■ What the exercise asks
Report how many lines in the entries below contain the string "JSON", counting only matches with the same capitalization. Reply with the number alone.

■ Listing

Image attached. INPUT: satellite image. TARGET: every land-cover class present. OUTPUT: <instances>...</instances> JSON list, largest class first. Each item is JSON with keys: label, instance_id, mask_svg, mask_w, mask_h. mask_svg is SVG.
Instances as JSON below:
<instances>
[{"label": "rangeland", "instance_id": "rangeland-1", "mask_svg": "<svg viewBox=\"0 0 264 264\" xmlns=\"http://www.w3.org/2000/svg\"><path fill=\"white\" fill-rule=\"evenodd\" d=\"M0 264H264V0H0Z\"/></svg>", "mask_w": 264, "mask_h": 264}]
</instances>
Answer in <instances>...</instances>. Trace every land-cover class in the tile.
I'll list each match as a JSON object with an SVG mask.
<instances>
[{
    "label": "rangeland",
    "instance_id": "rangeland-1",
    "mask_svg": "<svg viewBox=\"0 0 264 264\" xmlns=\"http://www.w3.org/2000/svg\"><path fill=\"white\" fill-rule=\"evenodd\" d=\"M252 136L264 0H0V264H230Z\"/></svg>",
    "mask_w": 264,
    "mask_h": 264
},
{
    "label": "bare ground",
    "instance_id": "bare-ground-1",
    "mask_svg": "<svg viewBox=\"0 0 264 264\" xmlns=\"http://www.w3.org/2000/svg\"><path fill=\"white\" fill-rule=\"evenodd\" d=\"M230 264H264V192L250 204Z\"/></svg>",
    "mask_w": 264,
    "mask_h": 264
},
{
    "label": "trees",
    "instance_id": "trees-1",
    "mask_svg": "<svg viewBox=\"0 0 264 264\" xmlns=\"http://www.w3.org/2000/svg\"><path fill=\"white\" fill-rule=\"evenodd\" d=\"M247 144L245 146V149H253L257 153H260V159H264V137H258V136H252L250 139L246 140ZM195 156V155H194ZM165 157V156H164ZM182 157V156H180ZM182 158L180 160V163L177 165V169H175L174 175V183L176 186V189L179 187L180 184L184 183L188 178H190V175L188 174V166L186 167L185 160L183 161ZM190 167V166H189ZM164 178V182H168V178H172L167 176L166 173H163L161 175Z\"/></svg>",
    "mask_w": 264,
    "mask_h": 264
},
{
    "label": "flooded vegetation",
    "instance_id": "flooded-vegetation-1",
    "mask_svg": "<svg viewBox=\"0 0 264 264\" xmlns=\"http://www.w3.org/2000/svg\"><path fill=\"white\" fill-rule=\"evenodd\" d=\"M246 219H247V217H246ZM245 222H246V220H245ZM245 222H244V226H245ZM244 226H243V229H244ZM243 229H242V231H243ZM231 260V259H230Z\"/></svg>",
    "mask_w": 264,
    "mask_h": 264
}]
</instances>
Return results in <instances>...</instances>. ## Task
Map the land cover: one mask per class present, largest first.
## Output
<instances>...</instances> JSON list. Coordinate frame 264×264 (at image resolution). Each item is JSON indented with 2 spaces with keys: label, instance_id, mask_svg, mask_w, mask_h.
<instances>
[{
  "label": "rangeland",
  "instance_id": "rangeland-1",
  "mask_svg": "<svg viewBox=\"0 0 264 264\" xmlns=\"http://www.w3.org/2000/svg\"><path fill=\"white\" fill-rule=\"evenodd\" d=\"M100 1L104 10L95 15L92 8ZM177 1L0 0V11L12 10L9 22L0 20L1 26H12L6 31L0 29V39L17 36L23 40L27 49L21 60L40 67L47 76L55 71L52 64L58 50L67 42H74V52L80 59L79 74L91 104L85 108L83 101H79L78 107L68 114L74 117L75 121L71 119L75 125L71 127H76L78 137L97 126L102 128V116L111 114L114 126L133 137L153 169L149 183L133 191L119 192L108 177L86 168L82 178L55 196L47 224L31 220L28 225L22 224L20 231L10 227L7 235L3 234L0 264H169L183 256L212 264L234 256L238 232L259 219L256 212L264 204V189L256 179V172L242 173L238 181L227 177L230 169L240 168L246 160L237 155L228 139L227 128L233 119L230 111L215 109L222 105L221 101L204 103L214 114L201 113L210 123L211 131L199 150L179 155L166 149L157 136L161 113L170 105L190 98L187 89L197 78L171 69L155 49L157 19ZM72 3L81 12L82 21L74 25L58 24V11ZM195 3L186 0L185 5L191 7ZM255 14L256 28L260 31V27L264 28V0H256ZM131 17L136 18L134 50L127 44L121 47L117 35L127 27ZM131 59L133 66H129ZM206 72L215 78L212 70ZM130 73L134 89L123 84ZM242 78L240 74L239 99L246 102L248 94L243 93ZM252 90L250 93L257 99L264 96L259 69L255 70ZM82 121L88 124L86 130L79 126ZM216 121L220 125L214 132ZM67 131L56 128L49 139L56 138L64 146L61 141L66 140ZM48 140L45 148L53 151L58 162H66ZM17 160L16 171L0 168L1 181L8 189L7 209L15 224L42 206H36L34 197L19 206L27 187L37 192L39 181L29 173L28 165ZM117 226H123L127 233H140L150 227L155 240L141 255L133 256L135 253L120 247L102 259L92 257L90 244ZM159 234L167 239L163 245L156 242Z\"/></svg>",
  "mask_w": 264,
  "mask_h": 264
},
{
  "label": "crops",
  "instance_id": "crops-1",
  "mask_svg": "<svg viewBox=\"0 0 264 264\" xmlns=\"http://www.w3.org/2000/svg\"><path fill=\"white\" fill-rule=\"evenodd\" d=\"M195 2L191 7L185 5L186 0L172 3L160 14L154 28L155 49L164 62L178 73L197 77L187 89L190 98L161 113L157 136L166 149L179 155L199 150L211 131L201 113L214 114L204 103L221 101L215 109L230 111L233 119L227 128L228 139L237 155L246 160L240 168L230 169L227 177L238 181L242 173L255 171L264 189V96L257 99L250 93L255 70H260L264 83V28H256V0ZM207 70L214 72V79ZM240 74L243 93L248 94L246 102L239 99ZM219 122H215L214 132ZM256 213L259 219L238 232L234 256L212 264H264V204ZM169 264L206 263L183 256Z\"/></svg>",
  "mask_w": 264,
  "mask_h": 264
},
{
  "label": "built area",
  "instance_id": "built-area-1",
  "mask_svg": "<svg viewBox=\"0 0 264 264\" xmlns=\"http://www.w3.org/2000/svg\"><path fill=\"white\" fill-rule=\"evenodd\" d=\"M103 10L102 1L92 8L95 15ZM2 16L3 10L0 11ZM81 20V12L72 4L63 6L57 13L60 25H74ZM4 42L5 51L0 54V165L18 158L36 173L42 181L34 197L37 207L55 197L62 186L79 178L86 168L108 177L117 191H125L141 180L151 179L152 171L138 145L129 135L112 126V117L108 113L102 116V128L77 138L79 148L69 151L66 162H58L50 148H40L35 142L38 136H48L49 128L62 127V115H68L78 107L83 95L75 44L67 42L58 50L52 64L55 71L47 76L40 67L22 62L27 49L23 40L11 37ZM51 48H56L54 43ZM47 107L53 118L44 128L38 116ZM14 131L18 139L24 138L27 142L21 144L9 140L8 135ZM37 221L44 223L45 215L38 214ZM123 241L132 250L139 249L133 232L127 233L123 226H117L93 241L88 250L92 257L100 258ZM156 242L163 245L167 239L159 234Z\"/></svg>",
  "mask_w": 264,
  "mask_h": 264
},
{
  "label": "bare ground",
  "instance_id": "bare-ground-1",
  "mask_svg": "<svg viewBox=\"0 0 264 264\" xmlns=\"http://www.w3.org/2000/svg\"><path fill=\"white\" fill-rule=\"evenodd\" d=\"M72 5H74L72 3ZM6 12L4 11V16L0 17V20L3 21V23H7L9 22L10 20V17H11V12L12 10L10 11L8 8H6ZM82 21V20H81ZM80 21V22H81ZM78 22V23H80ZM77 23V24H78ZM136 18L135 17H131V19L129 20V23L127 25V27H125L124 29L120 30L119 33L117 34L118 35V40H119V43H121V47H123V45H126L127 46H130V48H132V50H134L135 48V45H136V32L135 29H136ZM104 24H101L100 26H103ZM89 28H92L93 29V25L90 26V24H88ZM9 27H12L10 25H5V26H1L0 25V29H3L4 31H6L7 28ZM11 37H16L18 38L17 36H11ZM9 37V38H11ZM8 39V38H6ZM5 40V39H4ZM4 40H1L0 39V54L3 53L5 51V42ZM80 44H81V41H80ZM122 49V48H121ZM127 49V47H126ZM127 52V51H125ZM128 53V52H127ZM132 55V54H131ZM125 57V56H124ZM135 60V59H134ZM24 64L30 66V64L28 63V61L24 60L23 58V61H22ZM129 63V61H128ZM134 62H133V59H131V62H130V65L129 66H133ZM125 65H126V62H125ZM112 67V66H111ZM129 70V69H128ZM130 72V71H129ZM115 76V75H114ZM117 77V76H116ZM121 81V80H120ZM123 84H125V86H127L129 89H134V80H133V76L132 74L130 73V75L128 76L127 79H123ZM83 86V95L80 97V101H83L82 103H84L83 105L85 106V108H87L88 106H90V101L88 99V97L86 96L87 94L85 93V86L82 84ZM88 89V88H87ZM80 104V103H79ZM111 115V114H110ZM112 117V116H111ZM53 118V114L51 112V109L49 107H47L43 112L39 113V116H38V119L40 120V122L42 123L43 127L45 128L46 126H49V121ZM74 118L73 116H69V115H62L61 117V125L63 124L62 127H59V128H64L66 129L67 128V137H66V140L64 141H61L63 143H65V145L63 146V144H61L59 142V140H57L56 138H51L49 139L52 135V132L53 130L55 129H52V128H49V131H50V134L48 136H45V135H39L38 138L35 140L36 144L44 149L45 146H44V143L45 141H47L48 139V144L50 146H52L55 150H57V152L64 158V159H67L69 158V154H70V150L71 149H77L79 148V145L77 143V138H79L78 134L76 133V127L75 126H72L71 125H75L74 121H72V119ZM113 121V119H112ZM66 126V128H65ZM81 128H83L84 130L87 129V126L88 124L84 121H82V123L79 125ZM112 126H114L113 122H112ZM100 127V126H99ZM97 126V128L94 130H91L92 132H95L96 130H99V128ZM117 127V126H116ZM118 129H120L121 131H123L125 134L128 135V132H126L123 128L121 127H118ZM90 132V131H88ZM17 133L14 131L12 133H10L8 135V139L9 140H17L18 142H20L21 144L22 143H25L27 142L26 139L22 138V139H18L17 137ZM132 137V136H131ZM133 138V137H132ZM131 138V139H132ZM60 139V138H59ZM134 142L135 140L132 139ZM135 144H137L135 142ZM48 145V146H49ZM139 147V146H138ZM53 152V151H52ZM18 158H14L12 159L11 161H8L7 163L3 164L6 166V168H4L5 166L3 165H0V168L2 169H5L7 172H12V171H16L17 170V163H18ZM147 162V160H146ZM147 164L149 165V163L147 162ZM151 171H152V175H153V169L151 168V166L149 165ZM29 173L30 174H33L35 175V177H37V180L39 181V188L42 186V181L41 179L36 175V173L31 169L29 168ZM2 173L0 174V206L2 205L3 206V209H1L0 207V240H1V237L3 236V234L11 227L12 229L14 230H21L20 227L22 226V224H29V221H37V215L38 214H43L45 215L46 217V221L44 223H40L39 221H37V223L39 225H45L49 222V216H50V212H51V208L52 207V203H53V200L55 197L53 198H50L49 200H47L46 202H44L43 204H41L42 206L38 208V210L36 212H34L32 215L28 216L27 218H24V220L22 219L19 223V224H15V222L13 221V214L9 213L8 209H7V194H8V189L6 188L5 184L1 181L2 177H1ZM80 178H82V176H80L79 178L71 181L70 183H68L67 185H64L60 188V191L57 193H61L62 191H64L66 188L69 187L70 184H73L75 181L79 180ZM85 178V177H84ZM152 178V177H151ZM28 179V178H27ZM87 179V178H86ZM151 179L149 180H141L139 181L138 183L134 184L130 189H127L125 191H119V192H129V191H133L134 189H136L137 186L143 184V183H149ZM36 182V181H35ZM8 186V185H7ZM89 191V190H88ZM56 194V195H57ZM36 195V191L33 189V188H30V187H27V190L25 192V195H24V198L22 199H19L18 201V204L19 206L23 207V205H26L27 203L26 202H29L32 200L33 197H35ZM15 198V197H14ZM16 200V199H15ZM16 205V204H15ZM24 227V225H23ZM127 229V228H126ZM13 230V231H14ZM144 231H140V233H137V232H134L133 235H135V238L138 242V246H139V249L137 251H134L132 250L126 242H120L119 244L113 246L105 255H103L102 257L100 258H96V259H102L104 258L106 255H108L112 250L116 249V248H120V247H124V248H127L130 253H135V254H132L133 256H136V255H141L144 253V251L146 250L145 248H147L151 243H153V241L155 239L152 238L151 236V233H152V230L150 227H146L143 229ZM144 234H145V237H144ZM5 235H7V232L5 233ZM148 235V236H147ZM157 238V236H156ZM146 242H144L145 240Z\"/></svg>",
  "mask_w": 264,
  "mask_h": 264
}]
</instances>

■ Answer to the problem
4